Among the entries below, find the lines with "down" and copy them.
---- Source records
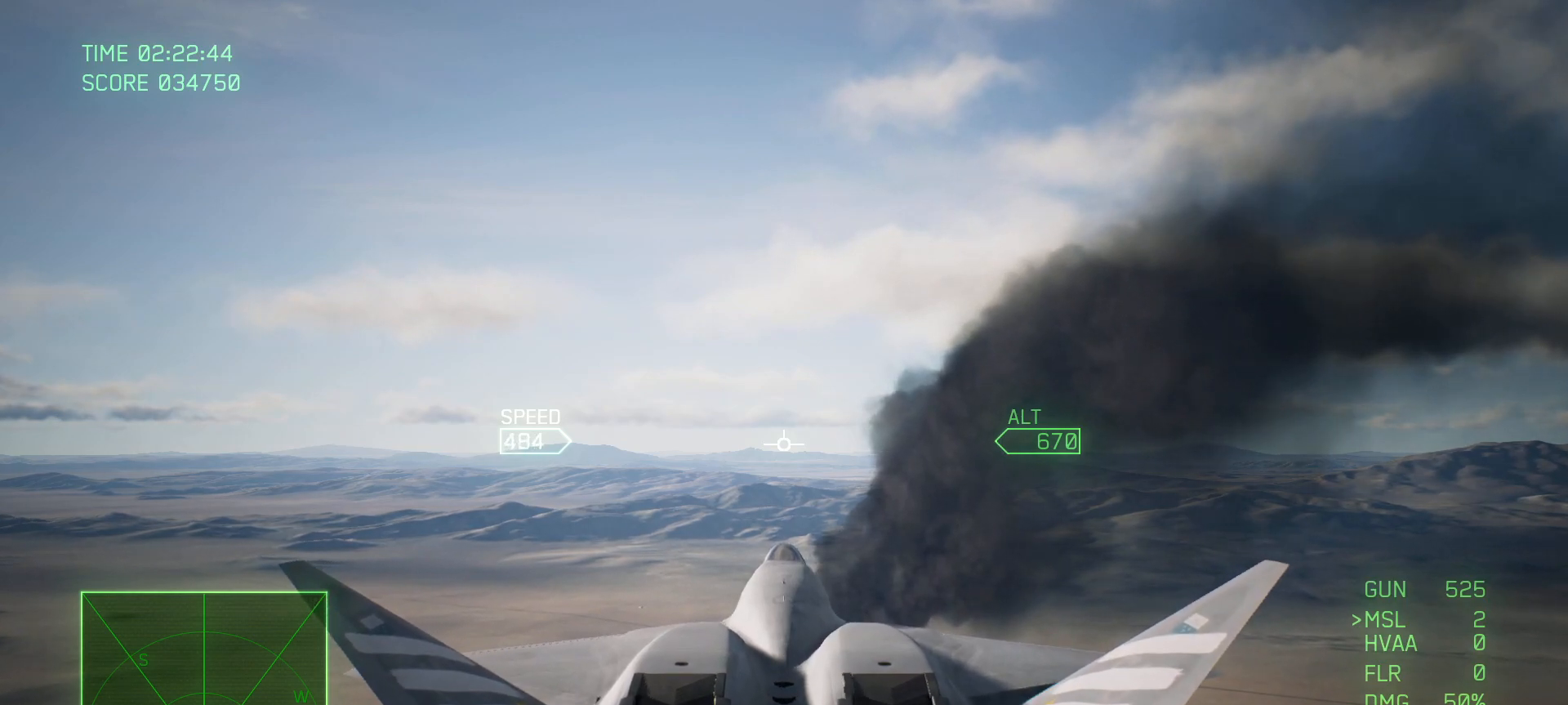
{"buttons": [], "left_stick": "center", "right_stick": "center", "events": [[383, "L2", "up"]]}
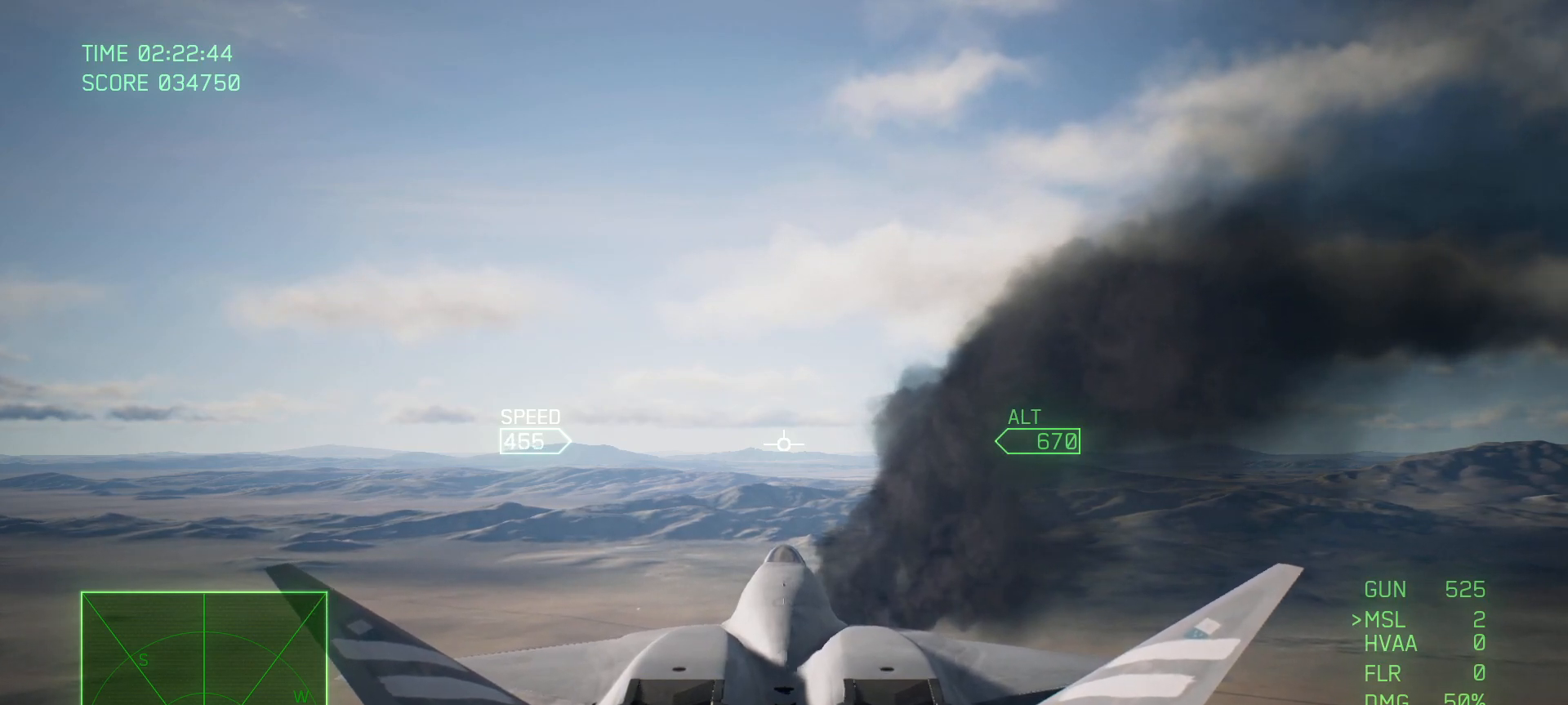
{"buttons": ["L2", "R2"], "left_stick": "down", "right_stick": "center", "events": [[200, "left_stick", "down"], [233, "L2", "down"], [233, "R2", "down"]]}
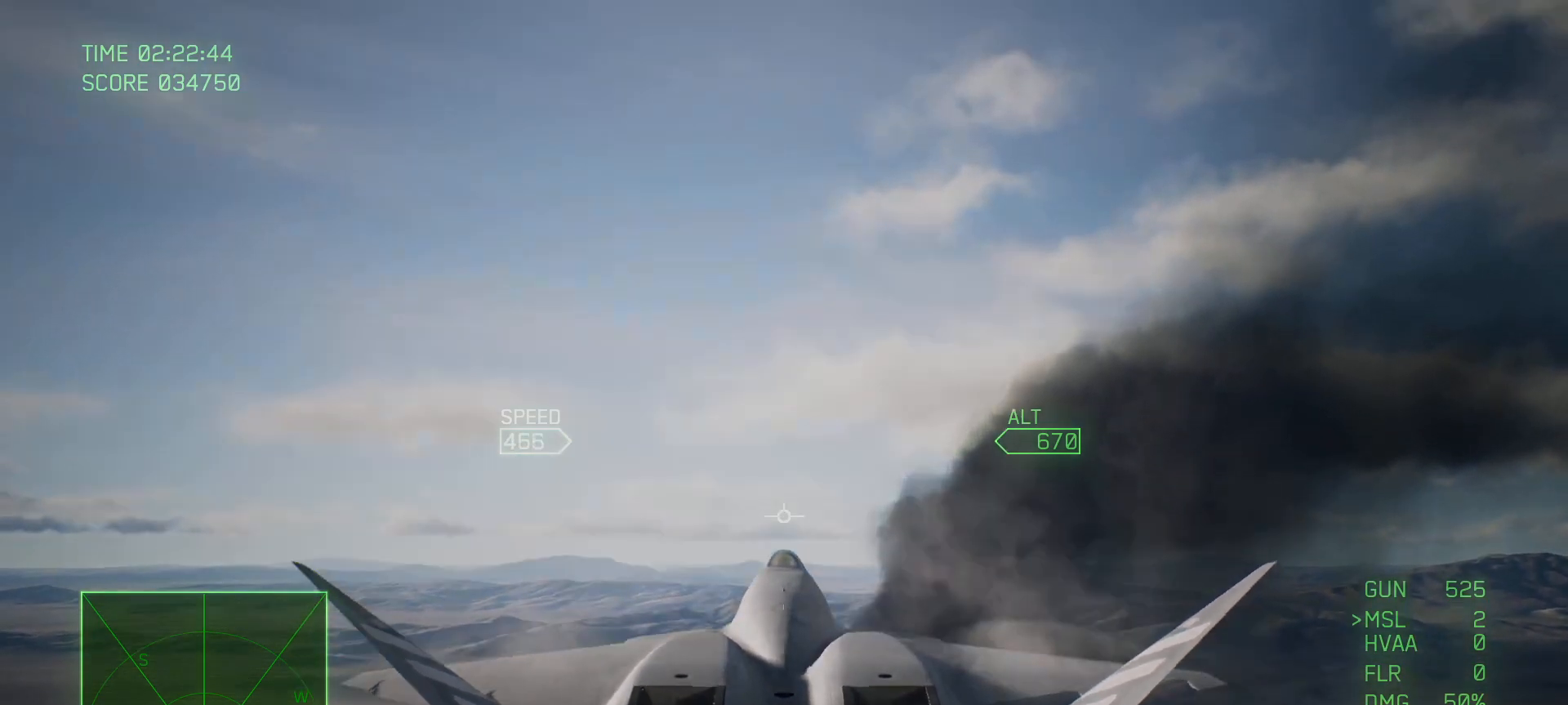
{"buttons": ["L2", "R2"], "left_stick": "center", "right_stick": "center", "events": [[500, "left_stick", "center"]]}
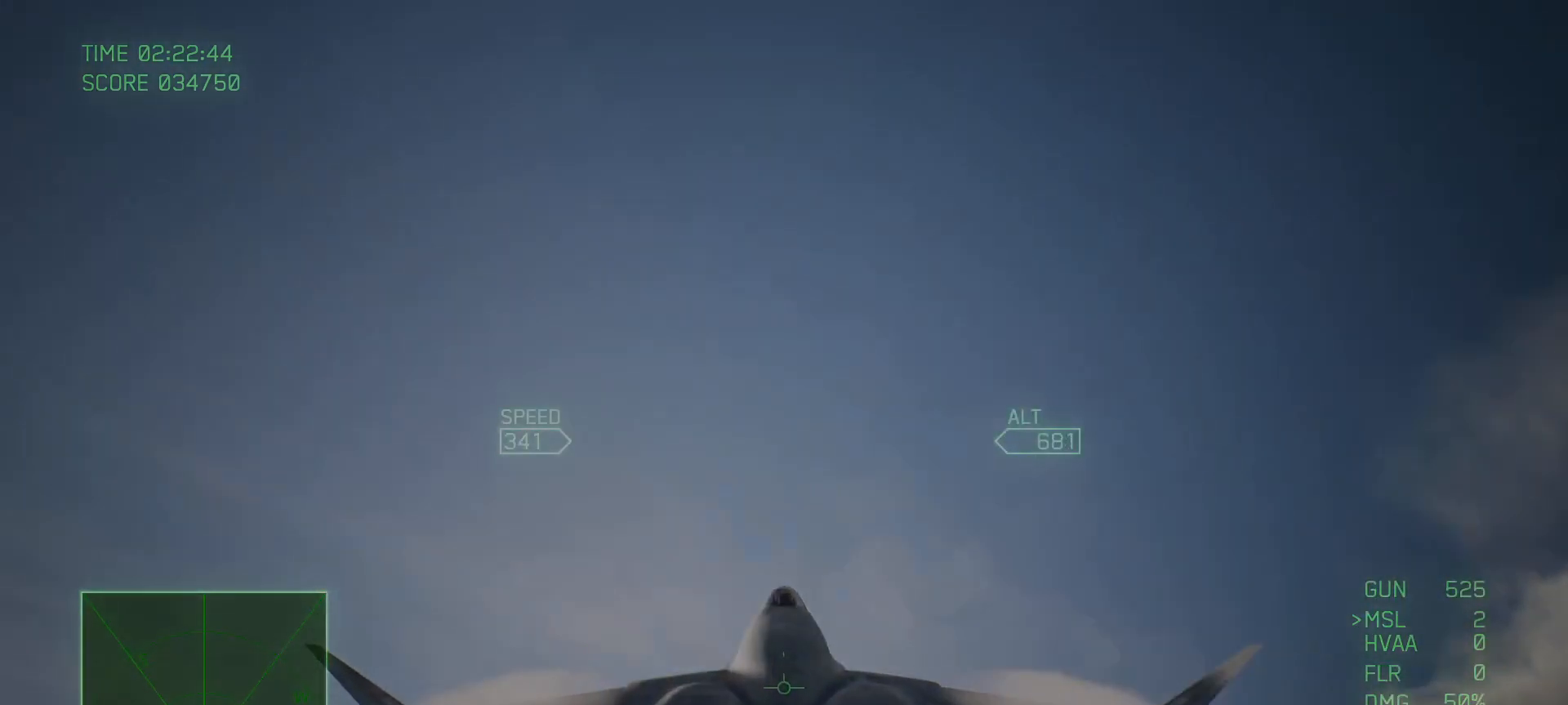
{"buttons": [], "left_stick": "up", "right_stick": "center", "events": [[83, "L2", "up"], [83, "R2", "up"], [200, "left_stick", "up"]]}
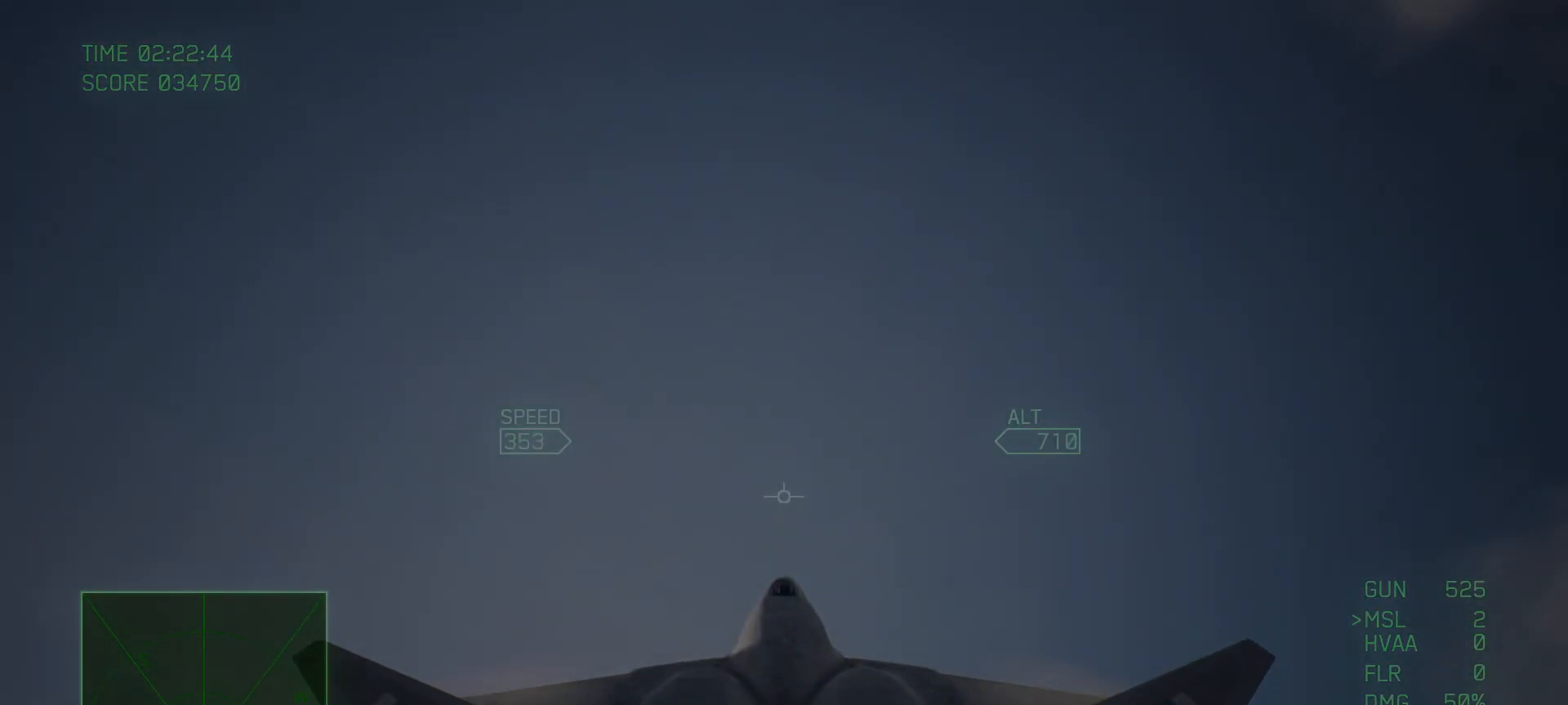
{"buttons": ["L2", "R2"], "left_stick": "up", "right_stick": "center", "events": [[133, "left_stick", "center"], [200, "L2", "down"], [200, "left_stick", "up"], [217, "R2", "down"]]}
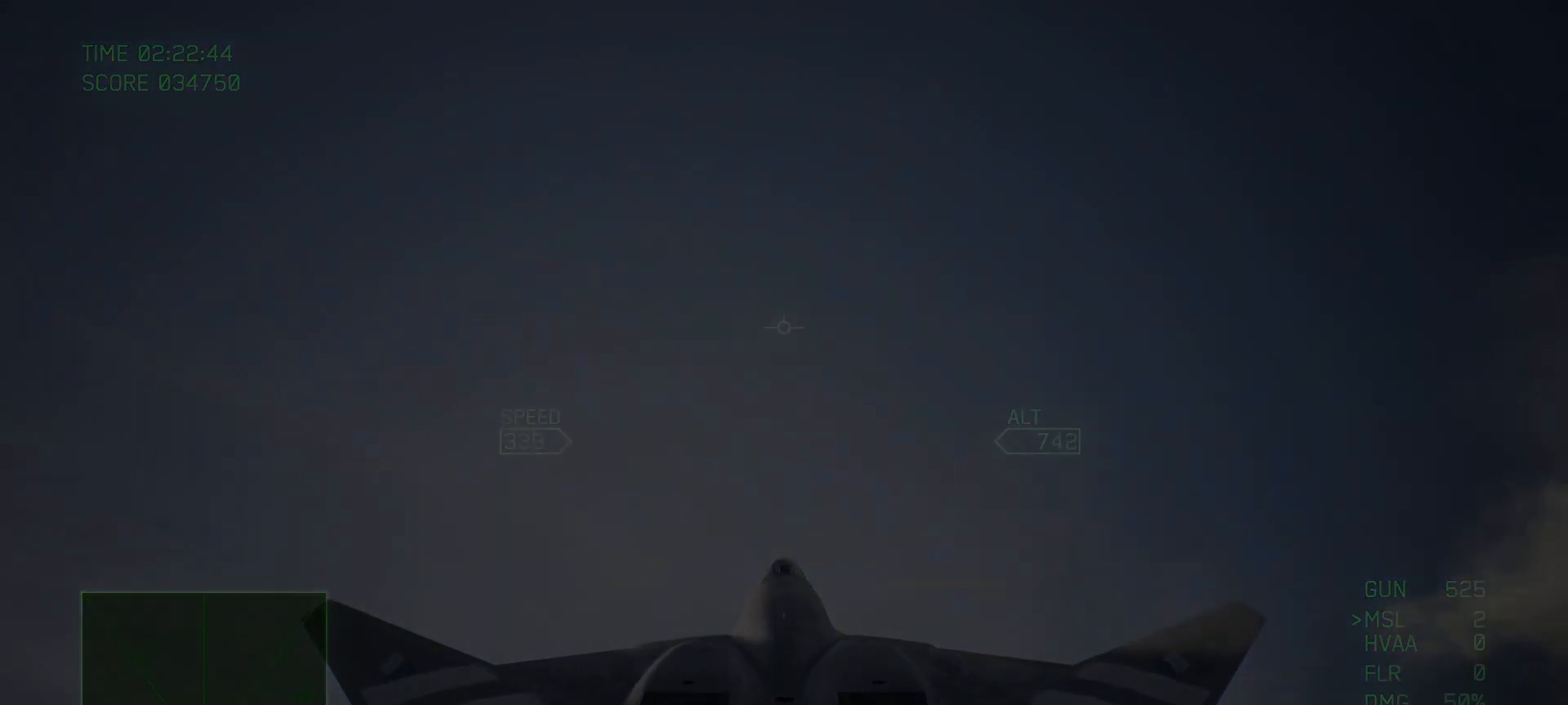
{"buttons": [], "left_stick": "center", "right_stick": "center", "events": [[367, "L2", "up"], [367, "R2", "up"], [383, "left_stick", "center"]]}
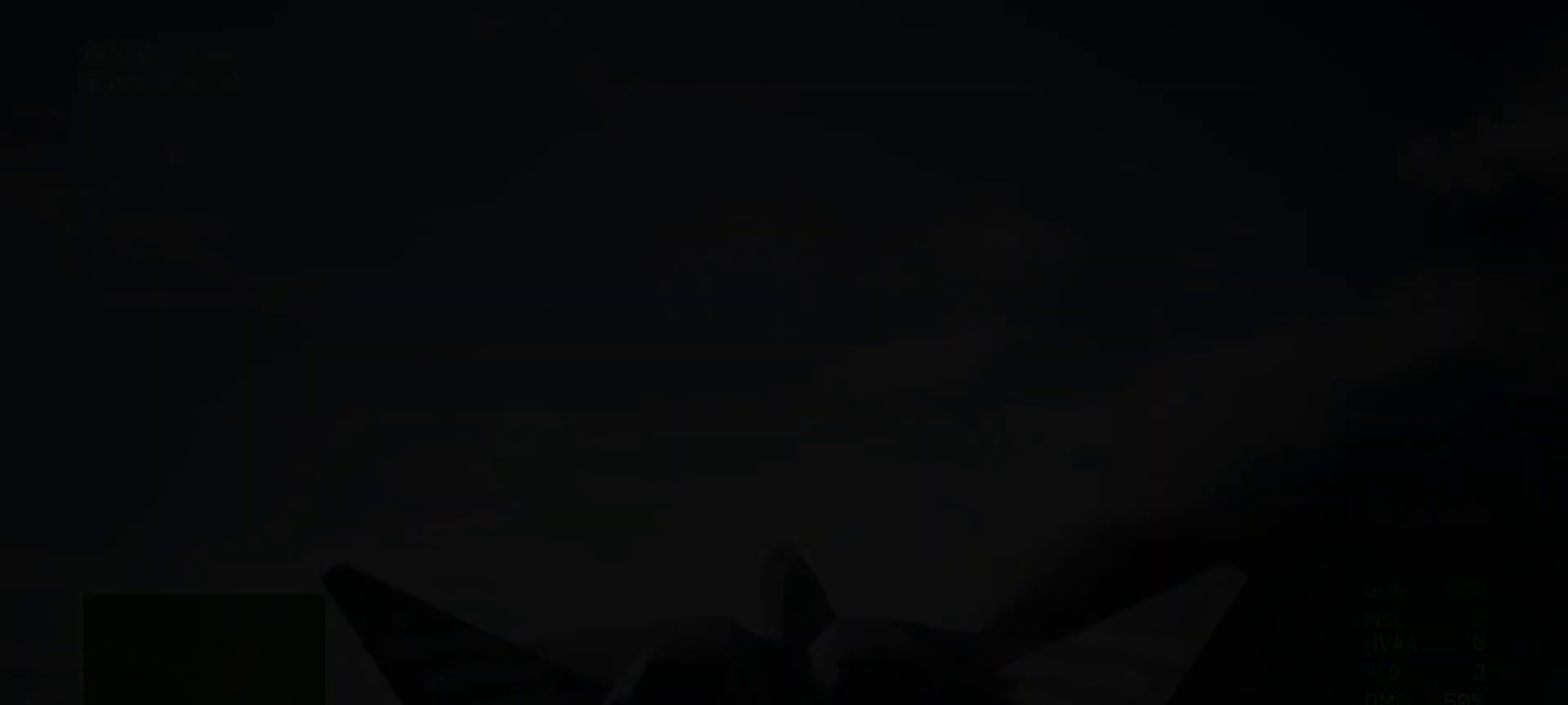
{"buttons": [], "left_stick": "center", "right_stick": "center", "events": []}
--------
§ **Written answer**:
{"buttons": ["L2", "R2"], "left_stick": "down", "right_stick": "center", "events": [[200, "left_stick", "down"], [233, "L2", "down"], [233, "R2", "down"]]}
{"buttons": ["L2", "R2"], "left_stick": "up", "right_stick": "center", "events": [[133, "left_stick", "center"], [200, "L2", "down"], [200, "left_stick", "up"], [217, "R2", "down"]]}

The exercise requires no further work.